Saved data entries
##########
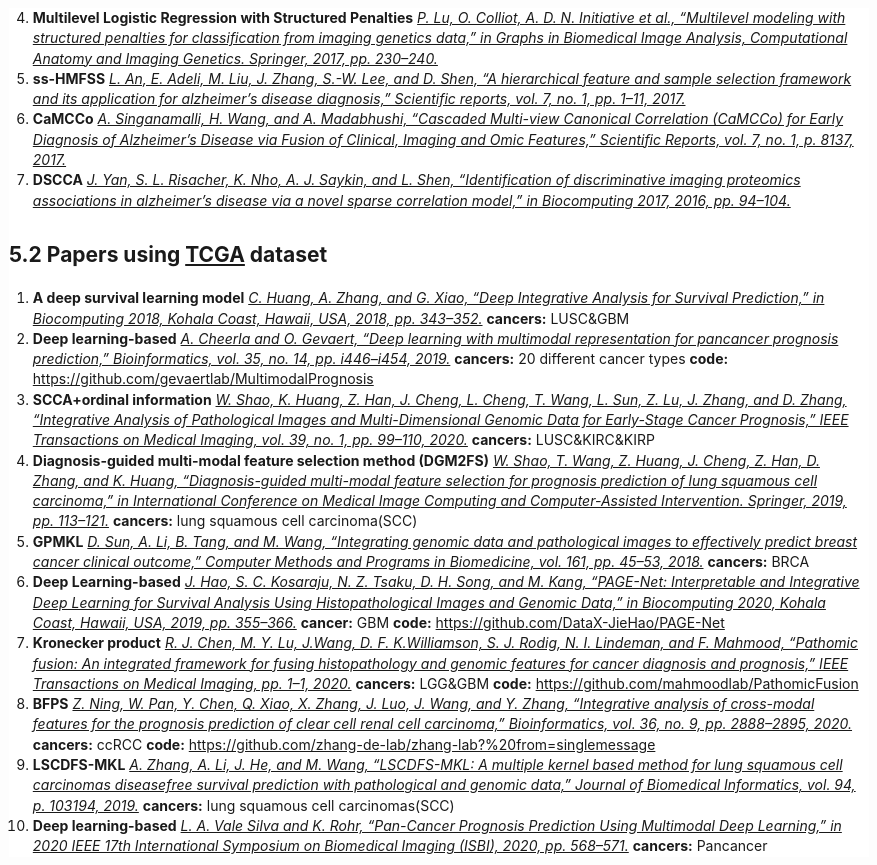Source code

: 4.  **Multilevel Logistic Regression with Structured Penalties** *[P. Lu, O. Colliot, A. D. N. Initiative et al., “Multilevel modeling with structured penalties for classification from imaging genetics data,” in Graphs in Biomedical Image Analysis, Computational Anatomy and Imaging Genetics. Springer, 2017, pp. 230–240.](https://link.springer.com/chapter/10.1007/978-3-319-67675-3_21)*
5.  **ss-HMFSS** *[L. An, E. Adeli, M. Liu, J. Zhang, S.-W. Lee, and D. Shen, “A hierarchical feature and sample selection framework and its application for alzheimer’s disease diagnosis,” Scientific reports, vol. 7, no. 1, pp. 1–11, 2017.](https://www.nature.com/articles/srep45269)*
6.  **CaMCCo** *[A. Singanamalli, H. Wang, and A. Madabhushi, “Cascaded Multi-view Canonical Correlation (CaMCCo) for Early Diagnosis of Alzheimer’s Disease via Fusion of Clinical, Imaging and Omic Features,” Scientific Reports, vol. 7, no. 1, p. 8137, 2017.](https://www.nature.com/articles/s41598-017-03925-0)*
7.  **DSCCA** *[J. Yan, S. L. Risacher, K. Nho, A. J. Saykin, and L. Shen, “Identification of discriminative imaging proteomics associations in alzheimer’s disease via a novel sparse correlation model,” in Biocomputing 2017, 2016, pp. 94–104.](https://www.worldscientific.com/doi/abs/10.1142/9789813207813_0010)*


## 5.2 Papers using  [TCGA](https://tcga-data.nci.nih.gov/tcga/.) dataset
1. **A deep survival learning model** *[C. Huang, A. Zhang, and G. Xiao, “Deep Integrative Analysis for Survival Prediction,” in Biocomputing 2018, Kohala Coast, Hawaii, USA, 2018, pp. 343–352.](https://www.worldscientific.com/doi/abs/10.1142/9789813235533_0032)* **cancers:** LUSC&GBM 
2. **Deep learning-based** *[A. Cheerla and O. Gevaert, “Deep learning with multimodal representation for pancancer prognosis prediction,” Bioinformatics, vol. 35, no. 14, pp. i446–i454, 2019.](https://academic.oup.com/bioinformatics/article/35/14/i446/5529139?login=true)* **cancers:** 20 different cancer types **code:** https://github.com/gevaertlab/MultimodalPrognosis
3.  **SCCA+ordinal information** *[W. Shao, K. Huang, Z. Han, J. Cheng, L. Cheng, T. Wang, L. Sun, Z. Lu, J. Zhang, and D. Zhang, “Integrative Analysis of Pathological Images and Multi-Dimensional Genomic Data for Early-Stage Cancer Prognosis,” IEEE Transactions on Medical Imaging, vol. 39, no. 1, pp. 99–110, 2020.](https://ieeexplore.ieee.org/abstract/document/8727966)* **cancers:** LUSC&KIRC&KIRP
4.  **Diagnosis-guided multi-modal feature selection method (DGM2FS)** *[W. Shao, T. Wang, Z. Huang, J. Cheng, Z. Han, D. Zhang, and K. Huang, “Diagnosis-guided multi-modal feature selection for prognosis prediction of lung squamous cell carcinoma,” in International Conference on Medical Image Computing and Computer-Assisted Intervention. Springer, 2019, pp. 113–121.](https://www.springerprofessional.de/en/diagnosis-guided-multi-modal-feature-selection-for-prognosis-pre/17255438)* **cancers:** lung squamous cell carcinoma(SCC)
5.  **GPMKL**  *[D. Sun, A. Li, B. Tang, and M. Wang, “Integrating genomic data and pathological images to effectively predict breast cancer clinical outcome,” Computer Methods and Programs in Biomedicine, vol. 161, pp. 45–53, 2018.](https://pubmed.ncbi.nlm.nih.gov/29852967/)* **cancers:** BRCA
6.  **Deep Learning-based** *[J. Hao, S. C. Kosaraju, N. Z. Tsaku, D. H. Song, and M. Kang, “PAGE-Net: Interpretable and Integrative Deep Learning for Survival Analysis Using Histopathological Images and Genomic Data,” in Biocomputing 2020, Kohala Coast, Hawaii, USA, 2019, pp. 355–366.](https://pubmed.ncbi.nlm.nih.gov/31797610/)*  **cancer:** GBM **code:** https://github.com/DataX-JieHao/PAGE-Net  
7.  **Kronecker product** *[R. J. Chen, M. Y. Lu, J.Wang, D. F. K.Williamson, S. J. Rodig, N. I. Lindeman, and F. Mahmood, “Pathomic fusion: An integrated framework for fusing histopathology and genomic features for cancer diagnosis and prognosis,” IEEE Transactions on Medical Imaging, pp. 1–1, 2020.](https://ieeexplore.ieee.org/document/9186053)* **cancers:** LGG&GBM **code:** https://github.com/mahmoodlab/PathomicFusion
8.  **BFPS** *[Z. Ning, W. Pan, Y. Chen, Q. Xiao, X. Zhang, J. Luo, J. Wang, and Y. Zhang, “Integrative analysis of cross-modal features for the prognosis prediction of clear cell renal cell carcinoma,” Bioinformatics, vol. 36, no. 9, pp. 2888–2895, 2020.](https://pubmed.ncbi.nlm.nih.gov/31985775/)* **cancers:** ccRCC **code:** https://github.com/zhang-de-lab/zhang-lab?%20from=singlemessage
9.  **LSCDFS-MKL** *[A. Zhang, A. Li, J. He, and M. Wang, “LSCDFS-MKL: A multiple kernel based method for lung squamous cell carcinomas diseasefree survival prediction with pathological and genomic data,” Journal of Biomedical Informatics, vol. 94, p. 103194, 2019.](https://www.sciencedirect.com/science/article/pii/S1532046419301121)* **cancers:** lung squamous cell carcinomas(SCC)
10.  **Deep learning-based** *[L. A. Vale Silva and K. Rohr, “Pan-Cancer Prognosis Prediction Using Multimodal Deep Learning,” in 2020 IEEE 17th International Symposium on Biomedical Imaging (ISBI), 2020, pp. 568–571.](https://ieeexplore.ieee.org/document/9098665)* **cancers:** Pancancer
##########
### Task description
Produce an exact reprint of the entries, dropping the images.

### Exercise response
Source code

: 4.  **Multilevel Logistic Regression with Structured Penalties** *[P. Lu, O. Colliot, A. D. N. Initiative et al., “Multilevel modeling with structured penalties for classification from imaging genetics data,” in Graphs in Biomedical Image Analysis, Computational Anatomy and Imaging Genetics. Springer, 2017, pp. 230–240.](https://link.springer.com/chapter/10.1007/978-3-319-67675-3_21)*
5.  **ss-HMFSS** *[L. An, E. Adeli, M. Liu, J. Zhang, S.-W. Lee, and D. Shen, “A hierarchical feature and sample selection framework and its application for alzheimer’s disease diagnosis,” Scientific reports, vol. 7, no. 1, pp. 1–11, 2017.](https://www.nature.com/articles/srep45269)*
6.  **CaMCCo** *[A. Singanamalli, H. Wang, and A. Madabhushi, “Cascaded Multi-view Canonical Correlation (CaMCCo) for Early Diagnosis of Alzheimer’s Disease via Fusion of Clinical, Imaging and Omic Features,” Scientific Reports, vol. 7, no. 1, p. 8137, 2017.](https://www.nature.com/articles/s41598-017-03925-0)*
7.  **DSCCA** *[J. Yan, S. L. Risacher, K. Nho, A. J. Saykin, and L. Shen, “Identification of discriminative imaging proteomics associations in alzheimer’s disease via a novel sparse correlation model,” in Biocomputing 2017, 2016, pp. 94–104.](https://www.worldscientific.com/doi/abs/10.1142/9789813207813_0010)*


## 5.2 Papers using  [TCGA](https://tcga-data.nci.nih.gov/tcga/.) dataset
1. **A deep survival learning model** *[C. Huang, A. Zhang, and G. Xiao, “Deep Integrative Analysis for Survival Prediction,” in Biocomputing 2018, Kohala Coast, Hawaii, USA, 2018, pp. 343–352.](https://www.worldscientific.com/doi/abs/10.1142/9789813235533_0032)* **cancers:** LUSC&GBM 
2. **Deep learning-based** *[A. Cheerla and O. Gevaert, “Deep learning with multimodal representation for pancancer prognosis prediction,” Bioinformatics, vol. 35, no. 14, pp. i446–i454, 2019.](https://academic.oup.com/bioinformatics/article/35/14/i446/5529139?login=true)* **cancers:** 20 different cancer types **code:** https://github.com/gevaertlab/MultimodalPrognosis
3.  **SCCA+ordinal information** *[W. Shao, K. Huang, Z. Han, J. Cheng, L. Cheng, T. Wang, L. Sun, Z. Lu, J. Zhang, and D. Zhang, “Integrative Analysis of Pathological Images and Multi-Dimensional Genomic Data for Early-Stage Cancer Prognosis,” IEEE Transactions on Medical Imaging, vol. 39, no. 1, pp. 99–110, 2020.](https://ieeexplore.ieee.org/abstract/document/8727966)* **cancers:** LUSC&KIRC&KIRP
4.  **Diagnosis-guided multi-modal feature selection method (DGM2FS)** *[W. Shao, T. Wang, Z. Huang, J. Cheng, Z. Han, D. Zhang, and K. Huang, “Diagnosis-guided multi-modal feature selection for prognosis prediction of lung squamous cell carcinoma,” in International Conference on Medical Image Computing and Computer-Assisted Intervention. Springer, 2019, pp. 113–121.](https://www.springerprofessional.de/en/diagnosis-guided-multi-modal-feature-selection-for-prognosis-pre/17255438)* **cancers:** lung squamous cell carcinoma(SCC)
5.  **GPMKL**  *[D. Sun, A. Li, B. Tang, and M. Wang, “Integrating genomic data and pathological images to effectively predict breast cancer clinical outcome,” Computer Methods and Programs in Biomedicine, vol. 161, pp. 45–53, 2018.](https://pubmed.ncbi.nlm.nih.gov/29852967/)* **cancers:** BRCA
6.  **Deep Learning-based** *[J. Hao, S. C. Kosaraju, N. Z. Tsaku, D. H. Song, and M. Kang, “PAGE-Net: Interpretable and Integrative Deep Learning for Survival Analysis Using Histopathological Images and Genomic Data,” in Biocomputing 2020, Kohala Coast, Hawaii, USA, 2019, pp. 355–366.](https://pubmed.ncbi.nlm.nih.gov/31797610/)*  **cancer:** GBM **code:** https://github.com/DataX-JieHao/PAGE-Net  
7.  **Kronecker product** *[R. J. Chen, M. Y. Lu, J.Wang, D. F. K.Williamson, S. J. Rodig, N. I. Lindeman, and F. Mahmood, “Pathomic fusion: An integrated framework for fusing histopathology and genomic features for cancer diagnosis and prognosis,” IEEE Transactions on Medical Imaging, pp. 1–1, 2020.](https://ieeexplore.ieee.org/document/9186053)* **cancers:** LGG&GBM **code:** https://github.com/mahmoodlab/PathomicFusion
8.  **BFPS** *[Z. Ning, W. Pan, Y. Chen, Q. Xiao, X. Zhang, J. Luo, J. Wang, and Y. Zhang, “Integrative analysis of cross-modal features for the prognosis prediction of clear cell renal cell carcinoma,” Bioinformatics, vol. 36, no. 9, pp. 2888–2895, 2020.](https://pubmed.ncbi.nlm.nih.gov/31985775/)* **cancers:** ccRCC **code:** https://github.com/zhang-de-lab/zhang-lab?%20from=singlemessage
9.  **LSCDFS-MKL** *[A. Zhang, A. Li, J. He, and M. Wang, “LSCDFS-MKL: A multiple kernel based method for lung squamous cell carcinomas diseasefree survival prediction with pathological and genomic data,” Journal of Biomedical Informatics, vol. 94, p. 103194, 2019.](https://www.sciencedirect.com/science/article/pii/S1532046419301121)* **cancers:** lung squamous cell carcinomas(SCC)
10.  **Deep learning-based** *[L. A. Vale Silva and K. Rohr, “Pan-Cancer Prognosis Prediction Using Multimodal Deep Learning,” in 2020 IEEE 17th International Symposium on Biomedical Imaging (ISBI), 2020, pp. 568–571.](https://ieeexplore.ieee.org/document/9098665)* **cancers:** Pancancer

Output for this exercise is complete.